B. The Role of Initial Reasoning Competence (The "Cold Start" Problem)

Scaling Laws: The effectiveness of RLVR is heavily dependent on the model's prior reasoning competence before fine-tuning.
Zero-Shot Baseline: Larger models (32B) with zero-shot reasoning prompts outperform smaller models even after fine-tuning.
Threshold Effect: If a model cannot perform basic reasoning steps (like marginalization) in a zero-shot setting, RLVR cannot "teach" it to do so; the model simply learns to skip reasoning and guess. RLVR amplifies existing competence rather than creating it from scratch.

C. Mechanism of Improvement

When the initial competence is sufficient, RLVR improves performance by:

Shifting Marginalization Strategy: It encourages incremental marginalization (summing out variables one by one) over brute-force summation. This reduces the cognitive load and error rate in long calculation chains.
Reducing Abstract Reasoning Errors: RLVR significantly reduces errors in probability derivation (e.g., confusing intervention with observation, dropping dependency terms).
Precision: RLVR models produce answers that are not just correct but more precise (closer to the ground truth) compared to SFT models, which often produce approximate answers.

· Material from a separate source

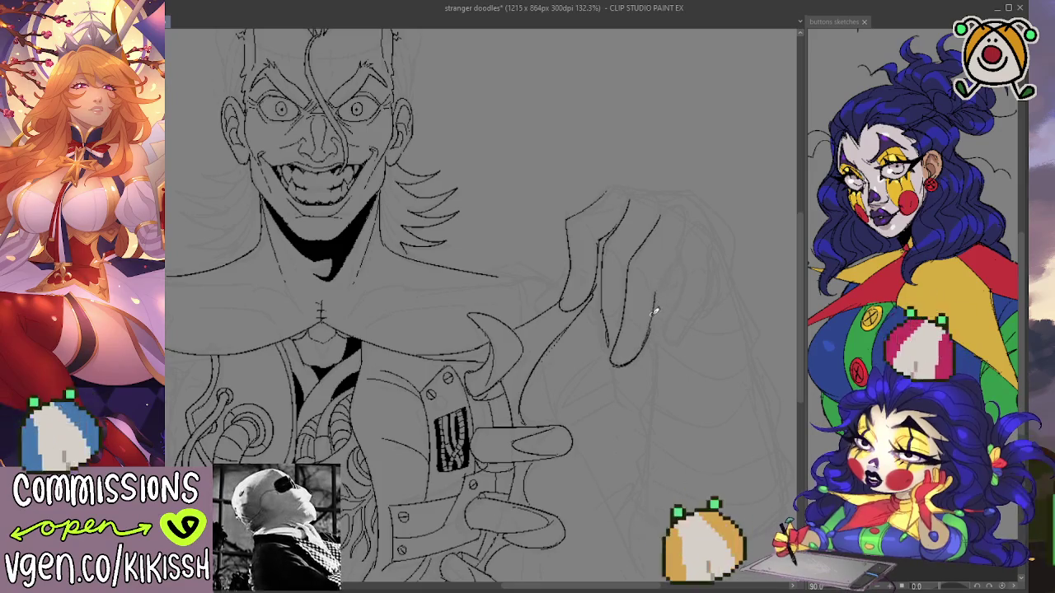
drag(657, 296, 676, 262)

D. Counterfactual Challenges

Despite the structured setting, models failed to generalize on counterfactual queries. Even providing explicit hints on constructing "twin networks" in the system prompt did not significantly improve performance, suggesting that the combination of abduction and marginalization in this formal setting is a fundamental bottleneck for current LLMs.

4. Significance and Implications

Redefining RLVR Success: The paper challenges the notion that RLVR is universally superior to SFT. It establishes that RLVR is a specialist tool that requires a "warm start" of sufficient reasoning capability. It is not a magic bullet for small models or tasks where the base model has zero prior competence.
Causal Reasoning Benchmark: The RLCausal dataset provides a controlled, mathematically rigorous benchmark for evaluating LLM reasoning, distinct from natural language causal benchmarks (like CLadder) which conflate reasoning with language understanding.
Training Strategy Insights: The findings suggest that for complex reasoning tasks, a hybrid approach or careful selection of base models is crucial. Simply applying RLVR to a model that cannot reason step-by-step will likely lead to collapse into direct prediction.
Future Directions: The work highlights the need to improve the "cold start" capabilities of LLMs in formal reasoning domains and suggests that future RLVR research should focus on the interplay between execution quality (calculation) and strategy quality (reasoning path).

Conclusion

The paper concludes that RLVR effectively enhances specific causal reasoning sub-skills (marginalization and derivation) and improves generalization, but only when the base model possesses a sufficient level of initial reasoning competence. Scaling up model size improves this prior, making larger models (≥7B) the primary beneficiaries of RLVR, while smaller models (3B) and highly complex tasks (Counterfactuals) remain challenging frontiers.